Aches and pains including severe headache were significantly noted in most of all the co-infected patients in this study compared to patients with VHF alone. However, this study could not determine whether malaria, VHF or both to be responsible for the observed symptoms. Our study agrees with others that patients with VHFs usually present with non-specific signs, including fever, vomiting, diarrhoea, fatigue, myalgia and headache [19]. Most often, later on, if not self-recovered, the disease progresses to rashes and some affected individuals will show evidence of coagulation disorders with multiple foci of mucosal haemorrhage and persistent bleeding, while massive haemorrhages usually only occur in fatal cases [39]. Our study observed an overlap presentation of fever, headache, muscle/bone/back/joint pain, and vomiting in all patients co-infected with VHF and malaria.

The presence of antibodies against RVF, CCHF, EVD, MVD and malaria in this study was highly unexpected. The results are alarming because if sublethal VHF infections commonly occur, they are likely to be missed in co-infections with malaria.

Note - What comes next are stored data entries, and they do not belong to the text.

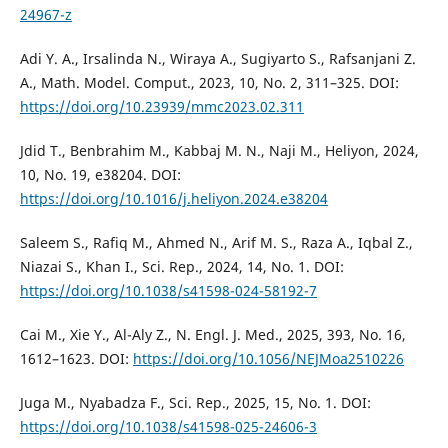
24967-z
Adi Y. A., Irsalinda N., Wiraya A., Sugiyarto S., Rafsanjani Z.
A., Math. Model. Comput., 2023, 10, No. 2, 311–325. DOI:
https://doi.org/10.23939/mmc2023.02.311
Jdid T., Benbrahim M., Kabbaj M. N., Naji M., Heliyon, 2024,
10, No. 19, e38204. DOI:
https://doi.org/10.1016/j.heliyon.2024.e38204
Saleem S., Rafiq M., Ahmed N., Arif M. S., Raza A., Iqbal Z.,
Niazai S., Khan I., Sci. Rep., 2024, 14, No. 1. DOI:
https://doi.org/10.1038/s41598-024-58192-7
Cai M., Xie Y., Al-Aly Z., N. Engl. J. Med., 2025, 393, No. 16,
1612–1623. DOI:
https://doi.org/10.1056/NEJMoa2510226
Juga M., Nyabadza F., Sci. Rep., 2025, 15, No. 1. DOI:
https://doi.org/10.1038/s41598-025-24606-3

This study has limitations including use of rapid test to diagnose malaria, which could result to some cases been missed due to low parasitaemia. In addition, no information on the use of antimalarials prior to the test was obtained which could result to false positives. The study was conducted between June and November, a period associated with both high and low malaria season depending on the district, which could influence visits to health facilities and availability of febrile patients as treatment seeking is low during low malaria seasons, and levels of malaria risk obtained. The serological results are based on antibody detection which are likely to be a reflection of cumulative exposure and/or antibody persistence following single or multiple exposure. Moreover, point of care tests also have limitations associated with possibility that one or more as-yet-unknown pathogens are circulating among the human populations sampled in this study, producing antibodies cross-reactive. The results of this study should be interpreted with caution. Despite useful information gathered on the presence of VHF and malaria co-infections, the findings from this study are based on very small sample hence weaken the accuracy and may not be representative.

Conclusions

The findings of this study show that the prevalence of co-infections of viral haemorrhagic fevers and malaria in Tanzania is generally low, though higher rates were observed among the older individuals. Since infections due to malaria and VHF are associated with similar symptoms, these findings suggest the need for improvement in case management of febrile illnesses based on adequate laboratory diagnosis. It is equally important that more studies are needed to establish how VHFs and malaria infections interact to improve case management and control in the future. The findings also highlight the need to conduct molecular studies to identify specific pathogens.